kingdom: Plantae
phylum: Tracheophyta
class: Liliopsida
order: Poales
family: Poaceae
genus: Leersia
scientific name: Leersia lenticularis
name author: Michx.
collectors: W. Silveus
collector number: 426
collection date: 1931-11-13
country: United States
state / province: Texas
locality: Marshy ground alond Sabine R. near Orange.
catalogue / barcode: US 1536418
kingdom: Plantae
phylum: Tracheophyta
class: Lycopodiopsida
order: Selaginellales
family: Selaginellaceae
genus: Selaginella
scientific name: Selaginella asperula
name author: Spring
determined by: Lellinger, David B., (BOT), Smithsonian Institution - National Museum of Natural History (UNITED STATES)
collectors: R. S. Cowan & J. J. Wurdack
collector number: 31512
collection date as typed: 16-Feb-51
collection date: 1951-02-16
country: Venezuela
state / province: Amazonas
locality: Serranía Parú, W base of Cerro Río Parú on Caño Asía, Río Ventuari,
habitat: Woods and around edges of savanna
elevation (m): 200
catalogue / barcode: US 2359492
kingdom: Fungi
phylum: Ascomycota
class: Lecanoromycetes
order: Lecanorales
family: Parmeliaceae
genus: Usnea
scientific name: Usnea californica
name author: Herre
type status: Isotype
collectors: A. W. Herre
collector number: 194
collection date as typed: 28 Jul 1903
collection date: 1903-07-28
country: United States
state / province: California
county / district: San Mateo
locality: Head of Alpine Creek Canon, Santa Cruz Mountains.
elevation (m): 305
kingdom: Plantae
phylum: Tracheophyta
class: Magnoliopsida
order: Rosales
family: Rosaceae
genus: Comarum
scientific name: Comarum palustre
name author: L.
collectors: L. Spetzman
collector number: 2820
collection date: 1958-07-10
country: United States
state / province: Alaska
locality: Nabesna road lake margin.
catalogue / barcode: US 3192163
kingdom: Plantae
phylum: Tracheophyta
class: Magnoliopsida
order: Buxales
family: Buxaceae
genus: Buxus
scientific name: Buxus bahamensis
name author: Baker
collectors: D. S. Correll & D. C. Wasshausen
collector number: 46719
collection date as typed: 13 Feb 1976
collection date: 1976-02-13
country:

#### [Exercise directions]
Pick out each line in the records that contains the word "locality".

#### [Finished answer]
locality: Marshy ground alond Sabine R. near Orange.
locality: Serranía Parú, W base of Cerro Río Parú on Caño Asía, Río Ventuari,
locality: Head of Alpine Creek Canon, Santa Cruz Mountains.
locality: Nabesna road lake margin.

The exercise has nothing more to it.